Start of Materials provided

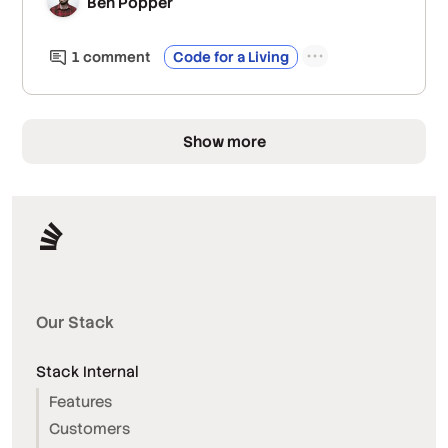
Ben Popper
1
comment
Code for a Living
Show more
Our Stack
Stack Internal
Features
Customers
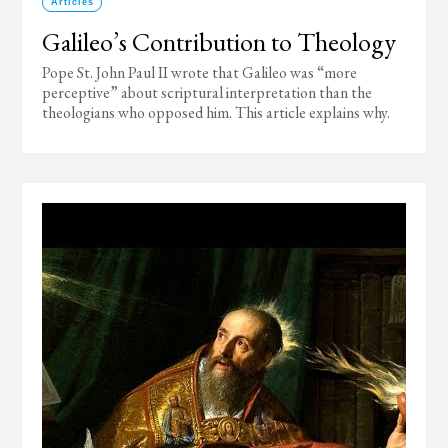
Articles
Galileo’s Contribution to Theology
Pope St. John Paul II wrote that Galileo was “more
perceptive” about scriptural interpretation than the
theologians who opposed him. This article explains why.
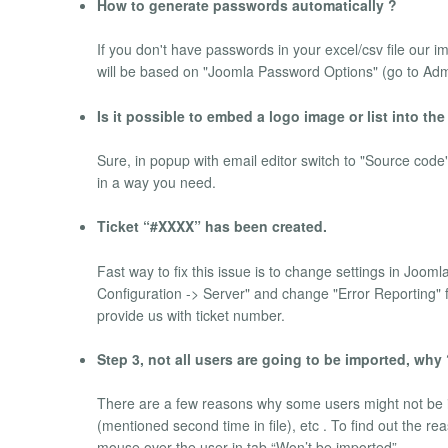
How to generate passwords automatically ?
If you don't have passwords in your excel/csv file our 
will be based on "Joomla Password Options" (go to 
Is it possible to embed a logo image or list into the
Sure, in popup with email editor switch to "Source co
in a way you need.
Ticket “#XXXX” has been created.
Fast way to fix this issue is to change settings in Joom
Configuration -> Server" and change "Error Reporting" fi
provide us with ticket number.
Step 3, not all users are going to be imported, why
There are a few reasons why some users might not be i
(mentioned second time in file), etc . To find out the 
mouse over the user in tab “Won’t be imported”.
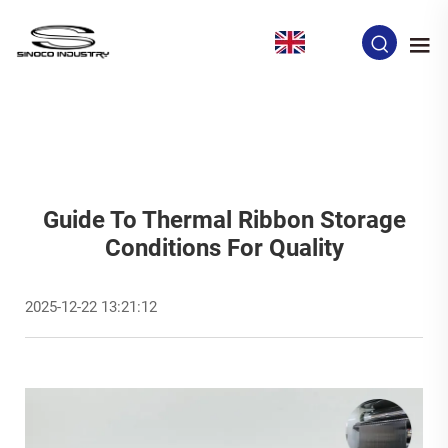
EN
Guide To Thermal Ribbon Storage
Conditions For Quality
2025-12-22 13:21:12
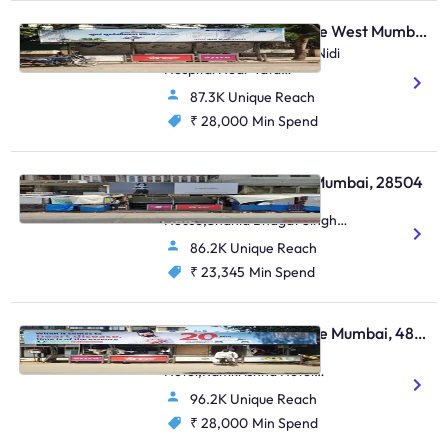
Bus Shelter - Vile Parle West Mumbai, 17282
N S Road No. 13,Arogya Nidi
Hospital Near Tata
Croma,Juhu
87.3K Unique Reach
₹ 28,000
Min Spend
Bus Shelter - Colaba Mumbai, 28504
Colaba, Electric
House,Shahid Bhagat Singh
Raod,Colaba
86.2K Unique Reach
₹ 23,345
Min Spend
Bus Shelter - Vile Parle Mumbai, 48806
Outside Ramkrishna
Hotel,Ramkrishna Hotel
Nehru Road,Vile Parle (E)
96.2K Unique Reach
₹ 28,000
Min Spend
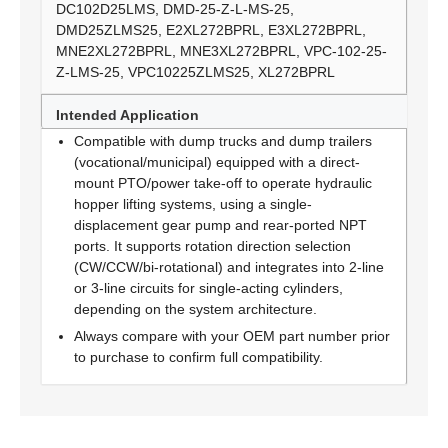
DC102D25LMS, DMD-25-Z-L-MS-25,
DMD25ZLMS25, E2XL272BPRL, E3XL272BPRL,
MNE2XL272BPRL, MNE3XL272BPRL, VPC-102-25-
Z-LMS-25, VPC10225ZLMS25, XL272BPRL
Intended Application
Compatible with dump trucks and dump trailers
(vocational/municipal) equipped with a direct-
mount PTO/power take-off to operate hydraulic
hopper lifting systems, using a single-
displacement gear pump and rear-ported NPT
ports. It supports rotation direction selection
(CW/CCW/bi-rotational) and integrates into 2-line
or 3-line circuits for single-acting cylinders,
depending on the system architecture.
Always compare with your OEM part number prior
to purchase to confirm full compatibility.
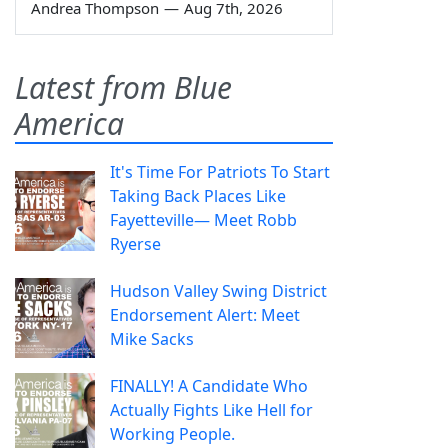
Andrea Thompson
—
Aug 7th, 2026
Latest from Blue
America
It's Time For Patriots To Start
Taking Back Places Like
Fayetteville— Meet Robb
Ryerse
Hudson Valley Swing District
Endorsement Alert: Meet
Mike Sacks
FINALLY! A Candidate Who
Actually Fights Like Hell for
Working People.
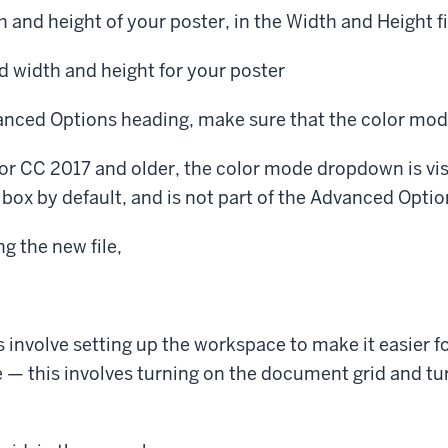
h and height of your poster, in the Width and Height fi
ed width and height for your poster
nced Options heading, make sure that the color mode
rator CC 2017 and older, the color mode dropdown is vi
ox by default, and is not part of the Advanced Optio
ng the new file,
s involve setting up the workspace to make it easier fo
 — this involves turning on the document grid and tu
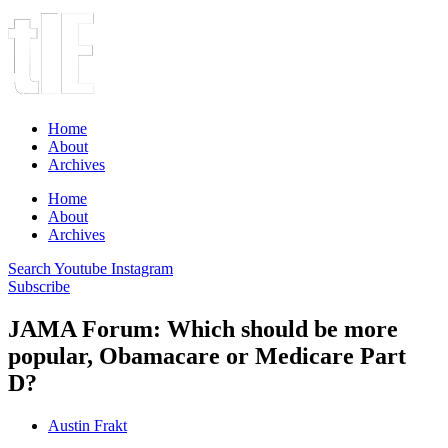
Home
About
Archives
Home
About
Archives
Search
Youtube
Instagram
Subscribe
JAMA Forum: Which should be more
popular, Obamacare or Medicare Part
D?
Austin Frakt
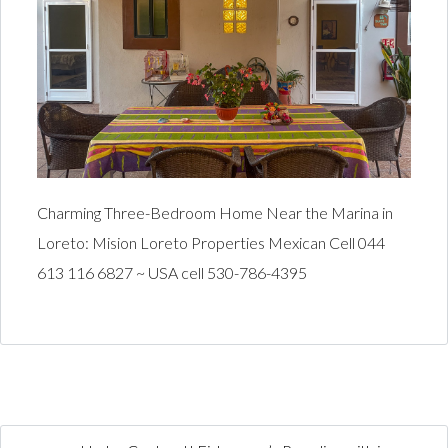
Charming Three-Bedroom Home Near the Marina in
Loreto: Mision Loreto Properties Mexican Cell 044
613 116 6827 ~ USA cell 530-786-4395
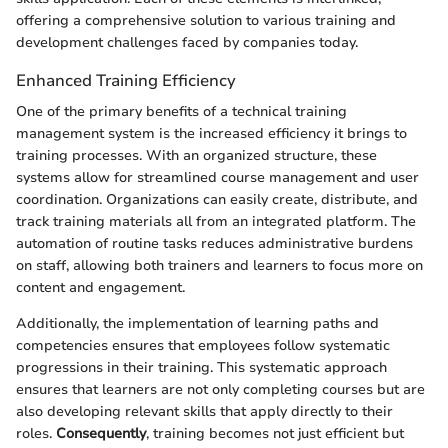
offering a comprehensive solution to various training and
development challenges faced by companies today.
Enhanced Training Efficiency
One of the primary benefits of a technical training
management system is the increased efficiency it brings to
training processes. With an organized structure, these
systems allow for streamlined course management and user
coordination. Organizations can easily create, distribute, and
track training materials all from an integrated platform. The
automation of routine tasks reduces administrative burdens
on staff, allowing both trainers and learners to focus more on
content and engagement.
Additionally, the implementation of learning paths and
competencies ensures that employees follow systematic
progressions in their training. This systematic approach
ensures that learners are not only completing courses but are
also developing relevant skills that apply directly to their
roles.
Consequently
, training becomes not just efficient but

End of Materials provided

Exercise instructions
Scan the data above, please, and give the number of lines where the word "Mumbai" occurs, with no further text.

Response to the task
3